ARBIL, Iraq (Reuters) - Kurdish forces in northern Iraq are drawing up plans to break Islamic State’s siege of Sinjar mountain, where hundreds of minority Yazidis remain stranded months after fleeing their homes.
Seeking to regain territory and repair pride in his military forces, Masoud Barzani, president of Iraq’s semi-autonomous Kurdish region, is overseeing efforts to retake the mountain, senior party members said.
Islamic State attacked the Sinjar area in August, sending thousands of Yazidis fleeing up the mountain, a craggy strip some 40 miles (65 km) long.
Hundreds of Yazidis were executed, Iraqi officials and witnesses said, by Islamic State militants who see the adherents of an ancient faith derived from Zoroastrianism as devil-worshippers.
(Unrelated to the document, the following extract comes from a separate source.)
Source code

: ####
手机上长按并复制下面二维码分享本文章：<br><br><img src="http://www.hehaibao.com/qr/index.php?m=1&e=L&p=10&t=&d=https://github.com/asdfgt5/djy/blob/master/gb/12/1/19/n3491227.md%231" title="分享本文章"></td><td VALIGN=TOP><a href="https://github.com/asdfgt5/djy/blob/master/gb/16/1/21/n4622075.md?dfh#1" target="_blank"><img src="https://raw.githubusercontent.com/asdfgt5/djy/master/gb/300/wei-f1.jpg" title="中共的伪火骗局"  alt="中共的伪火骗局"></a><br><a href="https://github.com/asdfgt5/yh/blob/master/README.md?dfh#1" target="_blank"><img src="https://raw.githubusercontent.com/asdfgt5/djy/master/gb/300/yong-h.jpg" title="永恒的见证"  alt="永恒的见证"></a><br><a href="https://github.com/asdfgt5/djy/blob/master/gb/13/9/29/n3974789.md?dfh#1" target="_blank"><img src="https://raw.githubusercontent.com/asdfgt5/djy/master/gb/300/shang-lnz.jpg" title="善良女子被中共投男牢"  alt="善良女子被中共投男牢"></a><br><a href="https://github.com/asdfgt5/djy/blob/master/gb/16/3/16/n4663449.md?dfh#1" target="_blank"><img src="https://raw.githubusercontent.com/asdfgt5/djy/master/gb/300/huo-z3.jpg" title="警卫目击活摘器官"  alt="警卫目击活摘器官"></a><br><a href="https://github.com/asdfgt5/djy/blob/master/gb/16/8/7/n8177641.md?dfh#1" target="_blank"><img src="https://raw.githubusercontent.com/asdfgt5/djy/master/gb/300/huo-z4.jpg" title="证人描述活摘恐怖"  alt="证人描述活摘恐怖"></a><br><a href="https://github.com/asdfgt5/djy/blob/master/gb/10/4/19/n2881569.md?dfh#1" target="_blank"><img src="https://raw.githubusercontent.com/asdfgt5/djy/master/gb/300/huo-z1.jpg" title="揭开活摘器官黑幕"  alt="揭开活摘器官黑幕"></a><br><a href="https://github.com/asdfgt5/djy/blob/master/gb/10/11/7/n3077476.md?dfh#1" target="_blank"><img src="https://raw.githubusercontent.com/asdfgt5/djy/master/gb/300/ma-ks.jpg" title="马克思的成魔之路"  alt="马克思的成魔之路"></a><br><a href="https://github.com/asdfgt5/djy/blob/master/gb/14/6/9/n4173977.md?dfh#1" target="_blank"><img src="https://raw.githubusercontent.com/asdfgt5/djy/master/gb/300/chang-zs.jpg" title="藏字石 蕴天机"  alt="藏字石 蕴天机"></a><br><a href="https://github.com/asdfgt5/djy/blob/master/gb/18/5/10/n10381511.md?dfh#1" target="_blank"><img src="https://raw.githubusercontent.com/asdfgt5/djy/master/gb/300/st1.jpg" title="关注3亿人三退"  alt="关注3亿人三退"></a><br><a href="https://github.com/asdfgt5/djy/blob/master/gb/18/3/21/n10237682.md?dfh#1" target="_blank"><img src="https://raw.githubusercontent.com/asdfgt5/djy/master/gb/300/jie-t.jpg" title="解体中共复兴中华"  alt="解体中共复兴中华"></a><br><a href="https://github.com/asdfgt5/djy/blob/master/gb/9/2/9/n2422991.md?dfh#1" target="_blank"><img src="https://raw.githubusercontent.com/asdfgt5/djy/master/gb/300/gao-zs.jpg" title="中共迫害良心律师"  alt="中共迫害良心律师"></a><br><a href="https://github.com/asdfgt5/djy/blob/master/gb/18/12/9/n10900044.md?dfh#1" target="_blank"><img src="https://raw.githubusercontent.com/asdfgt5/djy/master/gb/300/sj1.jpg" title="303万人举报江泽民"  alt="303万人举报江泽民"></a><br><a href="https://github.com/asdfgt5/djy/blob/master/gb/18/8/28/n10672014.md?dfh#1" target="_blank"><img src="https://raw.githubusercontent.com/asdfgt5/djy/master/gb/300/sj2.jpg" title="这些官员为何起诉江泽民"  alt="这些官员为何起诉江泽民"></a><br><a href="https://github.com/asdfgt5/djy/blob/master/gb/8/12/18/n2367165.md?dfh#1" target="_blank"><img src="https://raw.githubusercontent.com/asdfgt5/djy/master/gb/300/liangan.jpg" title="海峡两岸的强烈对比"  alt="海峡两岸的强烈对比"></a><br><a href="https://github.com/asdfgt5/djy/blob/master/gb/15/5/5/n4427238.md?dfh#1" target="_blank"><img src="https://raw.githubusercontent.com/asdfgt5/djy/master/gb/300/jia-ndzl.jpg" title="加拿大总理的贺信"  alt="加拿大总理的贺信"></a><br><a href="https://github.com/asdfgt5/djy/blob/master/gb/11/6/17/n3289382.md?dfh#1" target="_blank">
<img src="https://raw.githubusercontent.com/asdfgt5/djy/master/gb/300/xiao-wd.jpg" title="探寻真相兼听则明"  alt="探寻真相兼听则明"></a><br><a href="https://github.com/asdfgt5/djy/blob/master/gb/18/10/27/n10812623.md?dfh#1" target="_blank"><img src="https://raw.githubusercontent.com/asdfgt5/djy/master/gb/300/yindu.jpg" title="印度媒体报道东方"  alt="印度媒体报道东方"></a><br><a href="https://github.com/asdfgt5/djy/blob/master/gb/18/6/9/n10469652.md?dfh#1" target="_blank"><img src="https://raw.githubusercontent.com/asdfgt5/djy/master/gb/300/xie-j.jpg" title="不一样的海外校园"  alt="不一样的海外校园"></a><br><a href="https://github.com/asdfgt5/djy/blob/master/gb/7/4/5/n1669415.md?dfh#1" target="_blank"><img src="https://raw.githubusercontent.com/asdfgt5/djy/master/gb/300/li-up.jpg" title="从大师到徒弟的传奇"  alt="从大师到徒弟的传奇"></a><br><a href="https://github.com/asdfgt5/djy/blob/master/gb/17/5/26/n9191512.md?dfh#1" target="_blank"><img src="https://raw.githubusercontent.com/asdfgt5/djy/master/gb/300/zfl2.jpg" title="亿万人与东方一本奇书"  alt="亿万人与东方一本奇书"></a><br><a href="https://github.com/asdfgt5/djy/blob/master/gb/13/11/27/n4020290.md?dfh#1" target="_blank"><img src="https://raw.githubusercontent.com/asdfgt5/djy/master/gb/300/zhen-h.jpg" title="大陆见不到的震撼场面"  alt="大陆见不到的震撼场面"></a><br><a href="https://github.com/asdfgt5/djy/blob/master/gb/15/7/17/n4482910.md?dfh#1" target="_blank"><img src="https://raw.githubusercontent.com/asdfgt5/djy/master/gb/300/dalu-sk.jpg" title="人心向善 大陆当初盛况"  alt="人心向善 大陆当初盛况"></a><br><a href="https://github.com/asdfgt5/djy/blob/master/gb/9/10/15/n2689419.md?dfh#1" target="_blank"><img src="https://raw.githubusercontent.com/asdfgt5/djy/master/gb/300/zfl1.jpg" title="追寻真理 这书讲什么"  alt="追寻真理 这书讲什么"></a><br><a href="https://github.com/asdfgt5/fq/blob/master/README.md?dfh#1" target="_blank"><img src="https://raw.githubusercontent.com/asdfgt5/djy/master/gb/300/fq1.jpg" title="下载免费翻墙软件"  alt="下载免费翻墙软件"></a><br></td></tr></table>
A senior U.N. rights official said the onslaught looked like “attempted genocide”.
Kurdish peshmerga forces have regained between 65 and 75 percent of the ground lost to Islamic State in the area since the U.S. began a campaign of air strikes in August, said Halgurd Hikmat, spokesman for the Kurdish Peshmerga Ministry.
But Sinjar’s awkward geography — out on a limb to the west, has made it difficult to penetrate.
“Our priority now is Sinjar,” said Hikmat. “A plan will be in place within the coming days.”
The strategy was to cut off an Islamic State supply route between Mosul and Syria which runs along the southern foot of the mountain, Hikmat said. He did not elaborate.
Controlling Sinjar would put the peshmerga on three sides of Mosul, the largest city under Islamic State control in northern Iraq, and allow them to gain positions for any future offensive to retake the city and nearby areas which have been the target of Iraqi and U.S. air strikes.
“After that, we must coordinate with Baghdad and the coalition (of Western and Gulf Arab states) to get Islamic State out of Mosul,” said Hikmat.
Mosul has become the focus of the government’s military efforts because of both its size and its symbolic status after Islamic State leader Abu Bakr al-Baghdadi delivered a public speech at the Grand Mosque there in July,
Baghdadi, who sees himself as ‘caliph’ of an Islamic state he has declared in parts of Iraq and Syria, told his fighters they were victorious after years of patience and holy struggle.
Estimates of the number of people still stranded on Sinjar mountain — part of disputed land claimed by both the Kurds and Baghdad — vary from 10,000 to fewer than 1,000.
Last month, the peshmerga recaptured the town of Rabia, taking control of a crossing point into Syria and moving closer to Sinjar.
Further advances may not come easily. An intelligence officer in the Rabia area said it would take between two to three weeks to drive Islamic State out of the villages north of Sinjar mountain, because many Arab residents either supported Islamic State, or opposed Kurdish encroachment.
A Yazidi fighter told Reuters by telephone from the mountain that he was one of around 1,500 volunteers there, in addition to a contingent of around 150 peshmerga. Hikmat put the number of peshmerga at 2,000.
“We have received several (types of) small arms from the Kurds, including AK-47s, sniper rifles, mortars and light machine guns,” said the volunteer fighter, who gave his name as Barakat.
Politically, Sinjar has been damaging for the Kurdistan Democratic Party (KDP) — one of two main Kurdish power centers — whose forces were responsible for protecting the area.
Since 2003, the KDP has courted and co-opted minorities in the disputed areas along its southern border by providing them with jobs, security and services in exchange for loyalty.
“The KDP and the Yazidis are inseparable parts of the same body, and that also applies to the KDP and Sinjar,” Barzani, who is also head of the KDP as well as commander-in-chief of the peshmerga, told Yazidi members of his last month.
Rival parties have capitalized on the loss of Sinjar to score political points against the KDP.
The Syrian Kurdish YPG militia, which crossed into Iraq and saved thousands of Yazidis over the summer has won favor with the minority, many of whom felt betrayed by the peshmerga.
Thousands of Yazidis have since been trained by the YPG in Syria, and a small number of guerrillas remain on the mountain, according to fighters there.
Peshmerga spokesman Hikmat said the YPG would not participate in the Sinjar offensive, but that the peshmerga would coordinate with them to protect the area afterwards.